Nunca fui fã da Stock e agora sou menos ainda. O que vi em Interlagos foi de doer. Por mais que o Felipe Giaffone tenha me falado que o problema dos “capôs voadores” é o menor de todos que esse novo carro tem, não dá para aceitar uma coisa como essa. Como já ouvi por aí, imagina se esse capô voa na torcida – o que era perfeitamente possível, visto a altura a que chegou o capô do bólido de Allam Khodair. Aí, esse seria o MAIOR dos problemas.
Conversei com muitos pilotos sobre o assunto. Ricardo Maurício, Thiago Camilo, Giuliano Losacco, Ricardo Zonta, Paulo Salustiano, Antonio Pizzonia, Cacá Bueno, Marcos Gomes, Max Wilson e Duda Pamplona. Depois tento pegar um apanhado do que eles falaram para colocar aqui. Mas, de antemão, informo: apenas Cacá Bueno criticou publicamente o novo carro. A maioria botou panos quentes. Dizem que eles não podem criticar a V8. O caso do filho do Galvão é um caso à parte, sempre o vi falando sem papas na língua.
Tive a informação de que o carro de Thiago Camilo pegou fogo internamente, nada muito intenso, mas que é sério de qualquer maneira. Ele me falou que não houve isso, que o problema estava no calor do motor que entrava pra dentro do veículo, queimando o pé dele.
Aliás, esse era um problema crônico.
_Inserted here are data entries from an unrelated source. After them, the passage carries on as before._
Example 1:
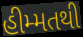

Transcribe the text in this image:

હીમ્મતથી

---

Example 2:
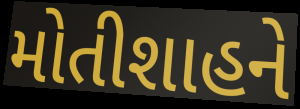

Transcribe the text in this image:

મોતીશાહને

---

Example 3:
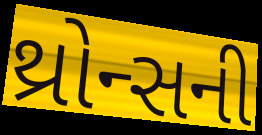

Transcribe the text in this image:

થ્રોન્સની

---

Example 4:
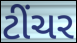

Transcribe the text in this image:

ટીંચર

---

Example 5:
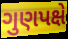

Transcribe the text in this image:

ગુણપક્ષેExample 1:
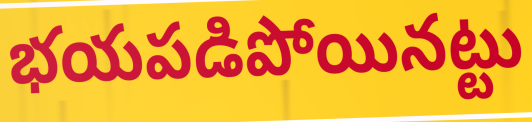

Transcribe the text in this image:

భయపడిపోయినట్టు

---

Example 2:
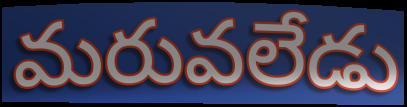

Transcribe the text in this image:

మరువలేడు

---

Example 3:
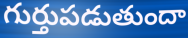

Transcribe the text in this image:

గుర్తుపడుతుందా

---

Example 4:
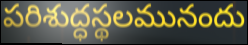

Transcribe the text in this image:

పరిశుద్ధస్థలమునందు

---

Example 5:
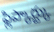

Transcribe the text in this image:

ఫ్లిప్కార్ట్కు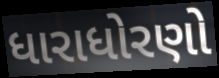
ધારાધોરણોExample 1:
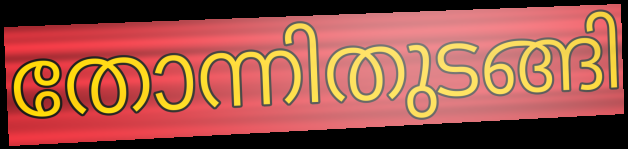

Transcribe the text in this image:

തോന്നിതുടങ്ങി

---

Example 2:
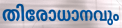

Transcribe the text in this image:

തിരോധാനവും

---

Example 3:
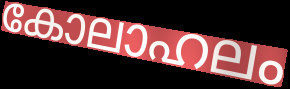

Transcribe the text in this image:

കോലാഹലം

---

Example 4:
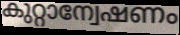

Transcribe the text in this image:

കുറ്റാന്വേഷണം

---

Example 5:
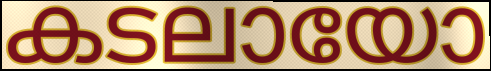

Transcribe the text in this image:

കടലായോ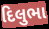
દિલુભા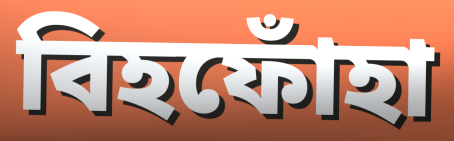
বিহফোঁহা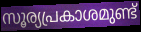
സൂര്യപ്രകാശമുണ്ട്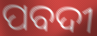
ପବଦୀ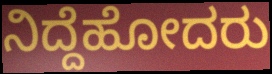
ನಿದ್ದೆಹೋದರುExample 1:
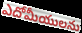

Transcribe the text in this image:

ఎదోమీయులను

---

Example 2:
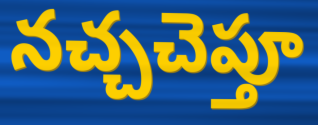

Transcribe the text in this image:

నచ్చచెప్తూ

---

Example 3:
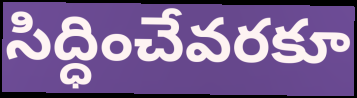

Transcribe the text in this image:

సిద్ధించేవరకూ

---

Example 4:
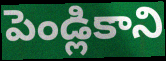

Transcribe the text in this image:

పెండ్లికాని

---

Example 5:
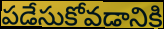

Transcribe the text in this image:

పడేసుకోవడానికి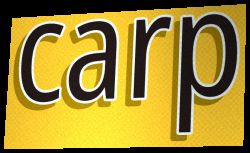
carpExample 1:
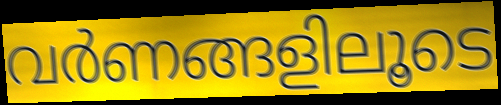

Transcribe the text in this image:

വർണങ്ങളിലൂടെ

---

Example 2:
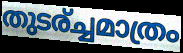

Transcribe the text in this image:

തുടര്ച്ചമാത്രം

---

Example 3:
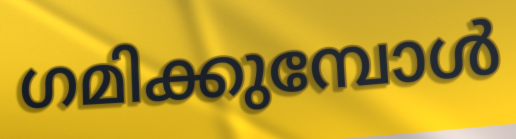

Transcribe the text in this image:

ഗമിക്കുമ്പോൾ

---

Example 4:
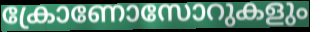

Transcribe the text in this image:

ക്രോണോസോറുകളും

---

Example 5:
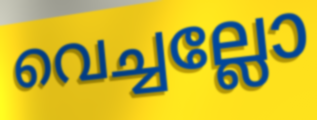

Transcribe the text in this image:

വെച്ചല്ലോ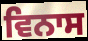
ਵਿਨਾਸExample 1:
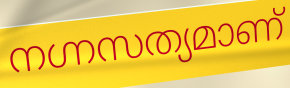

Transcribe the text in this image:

നഗ്നസത്യമാണ്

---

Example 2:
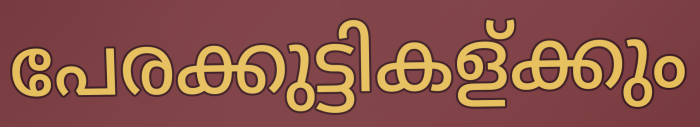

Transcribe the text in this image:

പേരക്കുട്ടികള്ക്കും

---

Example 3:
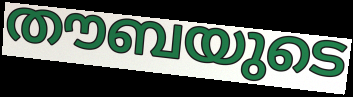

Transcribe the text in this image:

തൗബയുടെ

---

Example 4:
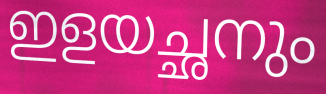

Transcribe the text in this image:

ഇളയച്ഛനും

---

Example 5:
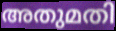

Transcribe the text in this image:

അതുമതി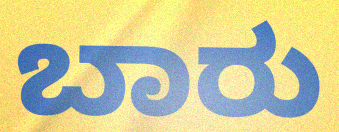
ಬಾರು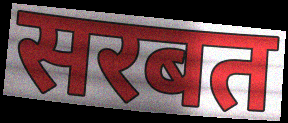
सरबतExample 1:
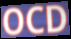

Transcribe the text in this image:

OCD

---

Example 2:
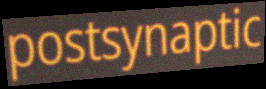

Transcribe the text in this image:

postsynaptic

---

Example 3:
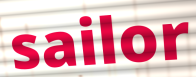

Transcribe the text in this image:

sailor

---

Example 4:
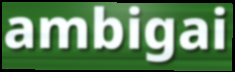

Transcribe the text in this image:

ambigai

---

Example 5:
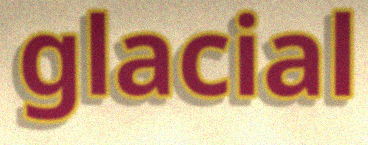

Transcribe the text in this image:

glacialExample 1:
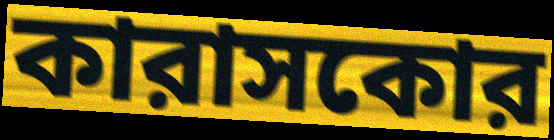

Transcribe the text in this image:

কারাসকোর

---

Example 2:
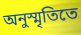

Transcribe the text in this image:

অনুস্মৃতিতে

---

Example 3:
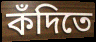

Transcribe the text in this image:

কঁদিতে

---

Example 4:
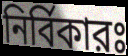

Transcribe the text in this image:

নির্বিকারঃ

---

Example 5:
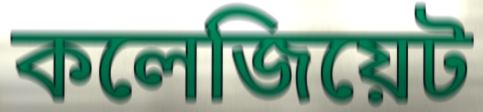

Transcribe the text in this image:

কলেজিয়েট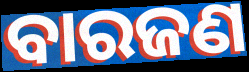
ବାରଜଣ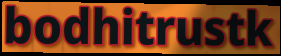
bodhitrustkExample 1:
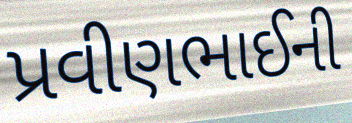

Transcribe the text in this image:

પ્રવીણભાઈની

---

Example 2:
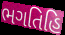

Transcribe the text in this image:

ભગતિહિ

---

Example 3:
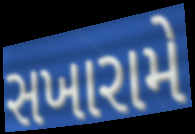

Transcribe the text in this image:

સખારામે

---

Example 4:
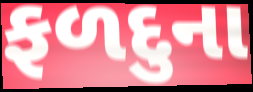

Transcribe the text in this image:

ફળદુના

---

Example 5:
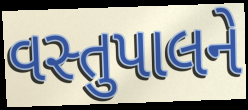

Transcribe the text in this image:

વસ્તુપાલનેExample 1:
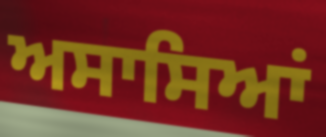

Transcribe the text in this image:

Vários pilotos reclamaram que estavam com os pés ardendo. Muitos colocavam seus pés em uma bacia d’água para esfriá-los após saírem do carro.
Está muito óbvio que o carro nasceu com inúmeros defeitos. Inúmeros. Os chefes de equipe sabem disso, tanto que a maioria deles esteve presente em uma reunião às pressas com Carlos Montagner, diretor da prova, para discutir sobre o que deveria ser feito após o incêndio do carro de Cacá Bueno.
O Zonta me disse: “O desenvolvimento do carro seria feito nessa prova, mesmo”. Quer uma coisa mais varzeana do que essa? O carro tinha de estar pronto e 100%. Caso contrário, adie-se o início do campeonato. E ainda tem o fogo no pit-stop do Allam Khodair, os buracos nas arquibancadas, a troca de pneus obrigatória que é cancelada por falta de treino, a entrada do safety-car que não serve para nada, a Globo que prefere transmitir amistoso de futsal…
Por essas e outras que não dá para levar a Stock a sério. Não gosto do ambiente, acho que tem muita gente lá que está lá só para se divertir e ter status, muita coisa me aborrece, muito chato. Nunca deixarei de trabalhar em uma etapa, porque, bem ou mal, curto fazer trabalhos como esse e encontro amigos na sala de imprensa, mas vou falar: a madrugada ”mágica” da Brawn me deixaria muito mais satisfeito.
Em tempo: graças à Stock e às minhas saídas noturnas, não vi a prova. Arrependimento eterno.